• Cosa fare: Riporta tale e quale un brano dell'articolo sul carabiniere ucciso a Roma. Comincia dalle parole "Roma, 27 lug" e fermati dopo le parole "ad essere lucidi.".

• Testo fornito:
"""
Carabiniere ucciso a Roma, Sansoni: “Riscopriamo lo stile, oltre la retorica e la demagogia”

Carabiniere ucciso a Roma, Sansoni: “Riscopriamo lo stile, oltre la retorica e la demagogia”

Roma, 27 lug – Tutti parlano dell’uccisione del vicebrigadiere dei carabinieri Mario Rega Cerciello, com’è giusto che sia, accoltellato a Roma da un giovane americano che ha confessato l’omicidio dopo più di dieci ore di interrogatorio. Come avviene orami da anni, sui social è scattato l’inseguimento al like o alla condivisione. Molti post erano incentrati sulle polemiche, più che sul cordoglio. In tanti hanno lanciato strali e invettive -da una parte e dall’altra- senza aspettare l’evolvere delle indagini e i dovuti approfondimenti giornalistici. Proprio per questo pubblichiamo, così com’è stato originariamente scritto, il post sul profilo Facebook del Direttore del nostro mensile Alessandro Sansoni che ci invita a riflettere e ad essere lucidi.

“La ricostruzione della dinamica dei fatti in cui ha perso tragicamente la vita il carabiniere di Somma Vesuviana lascia ancora aperti numerosi dubbi. Innanzitutto desta non poche perplessità la tesi investigativa secondo cui un pusher della notte romana vittima di un tentativo di estorsione abbia chiesto aiuto ai carabinieri; francamente sembra paradossale…è di queste ore la smentita della John Cabot University di Roma che i due americani fermati fossero suoi studenti: la notizia lanciata (mi sembra) da Repubblica e ripresa un po’ da tutte le principali testate pare sia totalmente falsa. Incredibile che nessuno l’abbia verificata… Insomma di quanto successo l’altra notte e perché, sappiamo ancora poco. Ma dall’orgia di dichiarazioni truculente e faziose di ogni orientamento e di informazioni approssimative scaturita da ieri mattina si può trarre una morale: questa storia mi ricorda tanto quella di Daisy Osakue, la ragazza colpita da un uovo a Moncalieri da tre giovani italiani: anche all’epoca subito si scatenò la cagnara e l’episodio fu immediatamente bollato come “violenza razziale”, salvo poi scoprire che gli autori erano solo dei vandali balordi, uno dei quali figlio di un consigliere del PD. Risultato: decine di politici e giornalisti ricoperti di ridicolo dopo due giorni di querra civile sui social e sui media per niente… Ecco è proprio così difficile di fronte a questi episodi evitare la retorica e sopratutto la becera propaganda politica, evitare di alimentare il clima di odio e di confusione che regna in questo paese sempre più scalcagnato, dotarsi di uno “stile” decoroso e tacere qualche ora prima di parlare?”
"""
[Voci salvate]
"""
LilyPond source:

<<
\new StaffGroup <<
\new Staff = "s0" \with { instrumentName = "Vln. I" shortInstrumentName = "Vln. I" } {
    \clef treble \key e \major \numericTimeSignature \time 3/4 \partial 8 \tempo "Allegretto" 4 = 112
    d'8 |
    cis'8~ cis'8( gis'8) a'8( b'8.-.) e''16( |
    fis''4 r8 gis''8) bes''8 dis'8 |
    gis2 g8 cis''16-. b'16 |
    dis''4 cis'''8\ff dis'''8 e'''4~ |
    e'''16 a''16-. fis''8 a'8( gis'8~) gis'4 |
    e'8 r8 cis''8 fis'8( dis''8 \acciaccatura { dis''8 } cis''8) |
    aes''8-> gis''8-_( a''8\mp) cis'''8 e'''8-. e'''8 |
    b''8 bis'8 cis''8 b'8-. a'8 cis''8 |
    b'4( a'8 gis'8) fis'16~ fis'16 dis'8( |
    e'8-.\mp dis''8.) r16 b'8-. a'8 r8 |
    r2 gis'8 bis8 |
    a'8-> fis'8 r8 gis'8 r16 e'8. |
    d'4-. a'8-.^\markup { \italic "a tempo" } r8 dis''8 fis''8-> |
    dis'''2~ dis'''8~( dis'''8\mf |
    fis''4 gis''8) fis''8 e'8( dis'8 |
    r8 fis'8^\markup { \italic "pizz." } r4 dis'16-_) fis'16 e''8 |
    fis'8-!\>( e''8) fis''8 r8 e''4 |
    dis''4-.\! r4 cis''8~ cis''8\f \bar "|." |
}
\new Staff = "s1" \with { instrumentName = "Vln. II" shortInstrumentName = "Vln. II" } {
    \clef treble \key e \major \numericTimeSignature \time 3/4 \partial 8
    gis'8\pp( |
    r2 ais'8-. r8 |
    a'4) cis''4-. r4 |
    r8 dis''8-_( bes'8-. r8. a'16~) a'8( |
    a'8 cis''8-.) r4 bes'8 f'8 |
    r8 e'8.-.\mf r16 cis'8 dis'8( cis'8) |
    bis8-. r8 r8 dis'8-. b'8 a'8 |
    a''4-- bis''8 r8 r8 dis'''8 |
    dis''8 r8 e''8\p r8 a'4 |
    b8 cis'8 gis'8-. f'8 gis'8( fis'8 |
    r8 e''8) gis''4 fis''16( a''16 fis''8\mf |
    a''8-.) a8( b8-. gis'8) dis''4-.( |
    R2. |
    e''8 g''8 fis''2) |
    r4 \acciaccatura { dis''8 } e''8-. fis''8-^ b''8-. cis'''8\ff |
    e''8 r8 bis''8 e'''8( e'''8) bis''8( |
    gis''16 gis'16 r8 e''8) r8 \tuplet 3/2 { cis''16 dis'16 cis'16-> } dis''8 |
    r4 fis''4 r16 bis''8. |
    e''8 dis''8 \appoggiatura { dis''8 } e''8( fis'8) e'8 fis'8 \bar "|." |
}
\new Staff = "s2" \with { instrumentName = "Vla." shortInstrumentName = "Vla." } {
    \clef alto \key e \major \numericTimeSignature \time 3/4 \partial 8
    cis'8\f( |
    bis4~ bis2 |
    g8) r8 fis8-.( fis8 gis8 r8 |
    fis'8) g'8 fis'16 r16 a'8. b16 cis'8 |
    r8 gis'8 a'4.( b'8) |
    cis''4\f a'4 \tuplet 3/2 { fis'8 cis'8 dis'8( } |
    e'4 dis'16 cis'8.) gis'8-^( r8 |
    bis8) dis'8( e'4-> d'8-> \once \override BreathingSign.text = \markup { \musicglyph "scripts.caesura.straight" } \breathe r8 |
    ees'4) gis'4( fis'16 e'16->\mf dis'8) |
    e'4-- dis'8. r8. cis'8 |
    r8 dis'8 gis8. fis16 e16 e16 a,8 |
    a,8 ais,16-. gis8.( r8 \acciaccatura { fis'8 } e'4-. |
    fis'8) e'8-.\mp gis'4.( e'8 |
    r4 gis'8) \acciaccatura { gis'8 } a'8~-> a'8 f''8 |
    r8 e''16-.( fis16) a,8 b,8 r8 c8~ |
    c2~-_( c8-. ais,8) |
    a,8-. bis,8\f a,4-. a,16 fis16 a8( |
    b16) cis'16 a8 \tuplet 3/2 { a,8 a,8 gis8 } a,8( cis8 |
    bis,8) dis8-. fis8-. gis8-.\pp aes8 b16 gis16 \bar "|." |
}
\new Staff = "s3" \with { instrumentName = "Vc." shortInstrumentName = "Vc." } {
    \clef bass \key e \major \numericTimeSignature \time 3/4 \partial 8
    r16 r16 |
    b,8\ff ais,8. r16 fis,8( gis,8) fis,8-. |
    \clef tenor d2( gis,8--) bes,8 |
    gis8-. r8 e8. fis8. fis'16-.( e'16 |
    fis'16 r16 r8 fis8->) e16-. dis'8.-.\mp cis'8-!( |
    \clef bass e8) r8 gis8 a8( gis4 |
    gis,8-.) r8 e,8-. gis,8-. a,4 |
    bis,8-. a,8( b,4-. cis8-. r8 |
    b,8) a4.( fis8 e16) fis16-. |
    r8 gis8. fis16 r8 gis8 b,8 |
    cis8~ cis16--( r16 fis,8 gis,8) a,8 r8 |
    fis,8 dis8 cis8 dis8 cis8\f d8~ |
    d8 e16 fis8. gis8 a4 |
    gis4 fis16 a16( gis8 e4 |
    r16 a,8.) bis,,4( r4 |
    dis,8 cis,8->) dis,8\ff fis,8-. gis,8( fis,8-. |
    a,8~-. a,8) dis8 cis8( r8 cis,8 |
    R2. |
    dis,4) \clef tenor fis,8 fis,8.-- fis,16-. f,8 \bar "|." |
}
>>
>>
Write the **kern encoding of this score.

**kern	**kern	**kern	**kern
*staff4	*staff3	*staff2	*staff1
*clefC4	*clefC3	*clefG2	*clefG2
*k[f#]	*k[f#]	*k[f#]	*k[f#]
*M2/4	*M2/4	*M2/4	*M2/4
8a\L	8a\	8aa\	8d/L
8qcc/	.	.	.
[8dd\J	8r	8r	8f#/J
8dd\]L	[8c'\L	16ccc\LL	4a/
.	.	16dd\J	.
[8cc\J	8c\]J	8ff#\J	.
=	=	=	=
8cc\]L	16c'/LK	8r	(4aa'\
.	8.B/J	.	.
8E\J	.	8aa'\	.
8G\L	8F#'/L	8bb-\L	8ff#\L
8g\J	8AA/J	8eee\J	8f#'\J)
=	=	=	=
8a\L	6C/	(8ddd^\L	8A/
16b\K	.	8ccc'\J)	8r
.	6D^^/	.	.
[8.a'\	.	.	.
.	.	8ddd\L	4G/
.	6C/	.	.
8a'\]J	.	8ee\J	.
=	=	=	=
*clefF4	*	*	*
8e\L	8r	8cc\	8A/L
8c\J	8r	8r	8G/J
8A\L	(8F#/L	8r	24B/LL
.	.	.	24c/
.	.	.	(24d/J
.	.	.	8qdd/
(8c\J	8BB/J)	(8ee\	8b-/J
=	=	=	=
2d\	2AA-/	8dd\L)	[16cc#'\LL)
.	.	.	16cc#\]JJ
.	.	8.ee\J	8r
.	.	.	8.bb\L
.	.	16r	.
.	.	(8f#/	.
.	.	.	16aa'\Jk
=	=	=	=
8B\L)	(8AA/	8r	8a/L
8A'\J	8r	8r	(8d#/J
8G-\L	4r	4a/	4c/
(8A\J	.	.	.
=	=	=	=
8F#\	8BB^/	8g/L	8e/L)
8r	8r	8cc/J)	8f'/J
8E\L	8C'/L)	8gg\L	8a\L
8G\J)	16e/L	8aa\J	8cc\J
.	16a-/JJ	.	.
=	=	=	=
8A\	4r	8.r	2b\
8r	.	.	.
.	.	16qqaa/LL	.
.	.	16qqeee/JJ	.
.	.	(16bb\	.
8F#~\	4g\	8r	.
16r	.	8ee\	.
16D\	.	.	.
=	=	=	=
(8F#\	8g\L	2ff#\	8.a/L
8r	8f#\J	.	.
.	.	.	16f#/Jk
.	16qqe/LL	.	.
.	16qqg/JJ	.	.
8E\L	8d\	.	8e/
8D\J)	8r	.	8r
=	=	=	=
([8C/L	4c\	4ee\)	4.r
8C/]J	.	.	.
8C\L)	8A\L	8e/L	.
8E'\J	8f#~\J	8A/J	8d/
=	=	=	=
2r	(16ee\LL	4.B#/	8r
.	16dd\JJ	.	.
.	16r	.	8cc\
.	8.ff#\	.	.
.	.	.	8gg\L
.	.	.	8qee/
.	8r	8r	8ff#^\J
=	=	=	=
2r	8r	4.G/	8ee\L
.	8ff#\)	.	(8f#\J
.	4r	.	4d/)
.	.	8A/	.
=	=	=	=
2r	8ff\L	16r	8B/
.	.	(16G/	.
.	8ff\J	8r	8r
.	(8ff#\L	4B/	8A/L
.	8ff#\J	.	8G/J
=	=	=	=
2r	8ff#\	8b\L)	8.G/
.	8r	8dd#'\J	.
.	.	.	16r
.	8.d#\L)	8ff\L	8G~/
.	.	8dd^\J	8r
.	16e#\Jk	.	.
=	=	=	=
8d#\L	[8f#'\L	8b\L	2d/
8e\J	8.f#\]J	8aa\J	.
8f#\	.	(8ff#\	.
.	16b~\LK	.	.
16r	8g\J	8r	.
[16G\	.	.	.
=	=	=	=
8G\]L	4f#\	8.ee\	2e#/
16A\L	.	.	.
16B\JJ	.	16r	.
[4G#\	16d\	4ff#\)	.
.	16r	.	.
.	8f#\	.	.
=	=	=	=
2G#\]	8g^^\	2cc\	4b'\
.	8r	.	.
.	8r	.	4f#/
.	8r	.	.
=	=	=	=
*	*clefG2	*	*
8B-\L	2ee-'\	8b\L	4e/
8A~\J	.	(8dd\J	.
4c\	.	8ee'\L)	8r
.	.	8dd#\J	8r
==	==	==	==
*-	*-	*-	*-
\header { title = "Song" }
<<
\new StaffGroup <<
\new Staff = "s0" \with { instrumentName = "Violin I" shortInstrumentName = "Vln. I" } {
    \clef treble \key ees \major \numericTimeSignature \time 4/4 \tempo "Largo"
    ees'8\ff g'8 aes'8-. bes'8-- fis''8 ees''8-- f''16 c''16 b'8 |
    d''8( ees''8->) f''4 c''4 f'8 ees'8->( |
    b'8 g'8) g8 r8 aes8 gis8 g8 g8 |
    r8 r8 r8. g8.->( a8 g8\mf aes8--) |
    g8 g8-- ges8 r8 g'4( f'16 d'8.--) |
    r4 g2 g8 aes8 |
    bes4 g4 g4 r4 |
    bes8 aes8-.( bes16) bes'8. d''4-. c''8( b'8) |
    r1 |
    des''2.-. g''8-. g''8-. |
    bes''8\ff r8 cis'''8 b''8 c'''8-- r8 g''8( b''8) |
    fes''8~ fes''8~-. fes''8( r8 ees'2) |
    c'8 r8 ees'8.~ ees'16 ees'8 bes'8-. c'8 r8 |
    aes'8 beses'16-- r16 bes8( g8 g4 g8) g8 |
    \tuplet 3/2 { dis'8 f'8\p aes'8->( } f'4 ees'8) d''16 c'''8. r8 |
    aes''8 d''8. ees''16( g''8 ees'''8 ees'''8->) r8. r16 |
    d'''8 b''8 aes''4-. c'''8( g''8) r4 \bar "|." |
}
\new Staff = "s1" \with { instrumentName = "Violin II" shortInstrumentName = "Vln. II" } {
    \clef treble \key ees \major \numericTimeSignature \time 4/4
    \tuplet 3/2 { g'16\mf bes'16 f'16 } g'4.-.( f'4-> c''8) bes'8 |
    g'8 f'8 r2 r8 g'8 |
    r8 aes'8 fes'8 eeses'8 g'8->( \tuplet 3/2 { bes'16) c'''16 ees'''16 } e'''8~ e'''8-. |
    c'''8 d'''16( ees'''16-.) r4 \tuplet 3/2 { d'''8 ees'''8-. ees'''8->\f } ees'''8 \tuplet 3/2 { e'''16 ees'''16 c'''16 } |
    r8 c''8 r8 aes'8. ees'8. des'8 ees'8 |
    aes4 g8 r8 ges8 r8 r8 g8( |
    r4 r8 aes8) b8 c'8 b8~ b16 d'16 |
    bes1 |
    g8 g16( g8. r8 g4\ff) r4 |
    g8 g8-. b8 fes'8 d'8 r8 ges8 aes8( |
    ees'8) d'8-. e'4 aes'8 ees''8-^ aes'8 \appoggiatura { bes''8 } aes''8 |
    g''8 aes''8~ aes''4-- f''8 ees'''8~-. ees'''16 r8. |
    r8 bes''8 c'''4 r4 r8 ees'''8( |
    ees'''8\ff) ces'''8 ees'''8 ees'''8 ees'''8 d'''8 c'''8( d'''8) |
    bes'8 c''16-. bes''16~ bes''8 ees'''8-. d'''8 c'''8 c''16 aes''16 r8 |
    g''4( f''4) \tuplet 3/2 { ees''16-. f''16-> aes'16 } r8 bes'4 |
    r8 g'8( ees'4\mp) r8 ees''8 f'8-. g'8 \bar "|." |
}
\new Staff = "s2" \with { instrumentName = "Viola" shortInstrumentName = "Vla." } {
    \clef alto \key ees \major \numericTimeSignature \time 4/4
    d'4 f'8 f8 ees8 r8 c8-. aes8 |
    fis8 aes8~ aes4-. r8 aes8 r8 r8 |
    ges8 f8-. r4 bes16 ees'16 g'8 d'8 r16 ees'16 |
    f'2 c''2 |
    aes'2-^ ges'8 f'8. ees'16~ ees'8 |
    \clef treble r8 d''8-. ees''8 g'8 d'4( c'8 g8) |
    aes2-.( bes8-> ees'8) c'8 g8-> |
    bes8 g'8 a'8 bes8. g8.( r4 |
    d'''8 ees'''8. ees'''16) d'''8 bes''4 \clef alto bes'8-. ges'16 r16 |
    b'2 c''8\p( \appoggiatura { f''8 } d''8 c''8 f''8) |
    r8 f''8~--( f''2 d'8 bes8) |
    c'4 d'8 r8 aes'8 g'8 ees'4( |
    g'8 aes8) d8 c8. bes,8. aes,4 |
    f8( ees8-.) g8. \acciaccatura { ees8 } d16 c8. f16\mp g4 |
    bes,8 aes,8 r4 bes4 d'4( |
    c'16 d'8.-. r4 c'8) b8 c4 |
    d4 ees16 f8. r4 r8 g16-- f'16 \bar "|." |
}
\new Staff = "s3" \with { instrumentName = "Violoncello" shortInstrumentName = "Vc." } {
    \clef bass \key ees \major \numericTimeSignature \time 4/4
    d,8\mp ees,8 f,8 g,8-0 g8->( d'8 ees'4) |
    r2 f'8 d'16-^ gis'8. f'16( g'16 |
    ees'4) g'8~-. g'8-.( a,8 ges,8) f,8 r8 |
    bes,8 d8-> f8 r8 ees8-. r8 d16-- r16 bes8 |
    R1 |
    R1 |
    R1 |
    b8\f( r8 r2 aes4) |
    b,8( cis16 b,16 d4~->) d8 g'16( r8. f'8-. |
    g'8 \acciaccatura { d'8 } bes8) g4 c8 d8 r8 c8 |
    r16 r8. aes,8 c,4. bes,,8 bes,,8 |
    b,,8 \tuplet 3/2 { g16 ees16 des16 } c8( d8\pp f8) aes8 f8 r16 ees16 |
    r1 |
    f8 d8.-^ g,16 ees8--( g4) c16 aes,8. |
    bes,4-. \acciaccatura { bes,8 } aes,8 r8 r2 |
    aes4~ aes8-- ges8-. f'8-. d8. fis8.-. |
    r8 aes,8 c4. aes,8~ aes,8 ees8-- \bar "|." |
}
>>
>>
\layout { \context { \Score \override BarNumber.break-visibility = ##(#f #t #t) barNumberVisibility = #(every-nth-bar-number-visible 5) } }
"""
• La risposta:
Roma, 27 lug – Tutti parlano dell’uccisione del vicebrigadiere dei carabinieri Mario Rega Cerciello, com’è giusto che sia, accoltellato a Roma da un giovane americano che ha confessato l’omicidio dopo più di dieci ore di interrogatorio. Come avviene orami da anni, sui social è scattato l’inseguimento al like o alla condivisione. Molti post erano incentrati sulle polemiche, più che sul cordoglio. In tanti hanno lanciato strali e invettive -da una parte e dall’altra- senza aspettare l’evolvere delle indagini e i dovuti approfondimenti giornalistici. Proprio per questo pubblichiamo, così com’è stato originariamente scritto, il post sul profilo Facebook del Direttore del nostro mensile Alessandro Sansoni che ci invita a riflettere e ad essere lucidi.